More money, better care hinge on wider use of images

April 7, 2010

Radiologists express their diagnostic findings in words, their exam reports typically containing not a single image. They would be better served politically, and their referring physicians and patients clinically, if they shared their images as well as their conclusions.

Radiologists express their diagnostic findings in words, their exam reports typically containing not a single image. They would be better served politically, and their referring physicians and patients clinically, if they shared their images as well as their conclusions.

While text-only reports get the job done, images may enable the referring physician to put together treatment plans for the patient more rapidly and with increased confidence, according to Veena Iyer, a research fellow at Massachusetts General Hospital. Iyer documented the benefits of images embedded in radiology reports during a study she conducted at MGH and published in the March issue of the Journal of the American College of Radiology.

“Providing referring clinicians with a selected subsample of relevant images attached to the report improves the radiologist’s communication with them,” she said. “Such a report has the ability to save the clinician’s time and possibly improve patient management.”

The Medical Imaging and Technology Alliance is onboard with that. In a just-released white paper, MITA argues that medical images are critically important to the diagnostic process and need to be part of electronic health records. Yet imaging has been excluded until 2015 from the interim final rule that defines “meaningful use” of EHRs. When the final rule is cast, possibly later this year, providers will have to meet the criteria of meaningful use in order to gain access to the tens of billions of dollars in federal payments available under the American Recovery and Reinvestment Act of 2009 to providers for using healthcare information technologies.
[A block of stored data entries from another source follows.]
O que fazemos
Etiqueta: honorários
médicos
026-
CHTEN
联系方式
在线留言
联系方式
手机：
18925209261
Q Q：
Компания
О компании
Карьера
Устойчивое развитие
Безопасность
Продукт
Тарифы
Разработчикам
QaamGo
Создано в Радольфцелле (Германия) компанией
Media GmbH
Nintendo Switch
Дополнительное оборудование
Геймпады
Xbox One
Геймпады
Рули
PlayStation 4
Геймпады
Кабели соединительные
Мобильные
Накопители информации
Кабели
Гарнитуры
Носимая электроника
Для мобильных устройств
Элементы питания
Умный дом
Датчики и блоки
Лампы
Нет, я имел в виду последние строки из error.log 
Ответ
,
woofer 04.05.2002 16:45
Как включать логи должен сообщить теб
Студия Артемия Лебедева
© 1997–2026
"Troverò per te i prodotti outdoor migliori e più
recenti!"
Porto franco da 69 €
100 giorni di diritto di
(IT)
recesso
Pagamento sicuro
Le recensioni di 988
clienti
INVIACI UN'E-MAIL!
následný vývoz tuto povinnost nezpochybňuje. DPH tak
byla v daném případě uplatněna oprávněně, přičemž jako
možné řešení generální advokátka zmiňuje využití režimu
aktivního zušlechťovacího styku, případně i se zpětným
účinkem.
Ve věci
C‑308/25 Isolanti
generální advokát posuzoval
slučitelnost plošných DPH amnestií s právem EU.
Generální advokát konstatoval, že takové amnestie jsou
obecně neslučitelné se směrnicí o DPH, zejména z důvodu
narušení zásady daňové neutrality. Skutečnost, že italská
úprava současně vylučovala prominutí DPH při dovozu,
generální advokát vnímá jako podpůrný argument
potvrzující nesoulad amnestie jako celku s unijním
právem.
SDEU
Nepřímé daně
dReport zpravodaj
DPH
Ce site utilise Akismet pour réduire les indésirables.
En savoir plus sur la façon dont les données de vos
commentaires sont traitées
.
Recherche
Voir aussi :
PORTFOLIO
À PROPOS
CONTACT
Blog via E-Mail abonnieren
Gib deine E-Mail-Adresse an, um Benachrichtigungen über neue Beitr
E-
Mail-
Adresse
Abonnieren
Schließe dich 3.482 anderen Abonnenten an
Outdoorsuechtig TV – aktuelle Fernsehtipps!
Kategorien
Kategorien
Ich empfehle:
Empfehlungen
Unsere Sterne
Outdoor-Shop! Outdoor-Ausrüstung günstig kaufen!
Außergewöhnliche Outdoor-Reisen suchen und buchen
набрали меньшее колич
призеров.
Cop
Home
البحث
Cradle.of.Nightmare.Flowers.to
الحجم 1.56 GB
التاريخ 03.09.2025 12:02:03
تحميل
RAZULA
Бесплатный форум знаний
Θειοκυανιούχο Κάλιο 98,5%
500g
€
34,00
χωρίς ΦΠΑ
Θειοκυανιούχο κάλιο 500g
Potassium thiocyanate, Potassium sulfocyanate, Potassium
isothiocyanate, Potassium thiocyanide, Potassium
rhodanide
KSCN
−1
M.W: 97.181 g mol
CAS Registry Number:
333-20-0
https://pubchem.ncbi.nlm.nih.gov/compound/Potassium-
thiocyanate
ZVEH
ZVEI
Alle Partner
Ironically, the paper notes, imaging data are already an integral part of the EHR, which “conglomerates data but is not always the owner of the data.” Standards and data interchanges among healthcare information systems have paved the way, allowing access through web-enabled viewers to the thousands of images in an MR diffusion-weighted study, for instance, and multiple gigabytes of a digital bilateral mammogram, with the heavy lifting done by an already installed and operating PACS. The value of these data, however, is not politically recognized.

It’s hard to overestimate the importance of such recognition. In a survey by the Healthcare Information and Management Systems Society, 49% of respondents who said their budgets for healthcare IT would increase this year said that meaningful use would be the driver.

At a time of shrinking reimbursements and languishing equipment purchases, radiology cannot afford to be left out of one of the few bright spots in the U.S. economy. The definition of meaningful use is still evolving. A full court press by radiology might yet bring imaging into the stimulus-governed fold before the final criteria are set in stone later this year.

But, as important as money is, much more is at stake. And providers know it. When asked about the area of patient care where they believed IT could have the most impact, more than a third of HIMSS study respondents said it could improve clinical and quality outcomes. Another quarter said the biggest impact would be in reducing medical errors and improving patient safety.

Here Iyer’s research at MGH comes into play, bolstering radiology’s case for inclusion. It is an argument that needs making in the political wrangling over EHRs and in the writing-and illustrating-of radiology reports.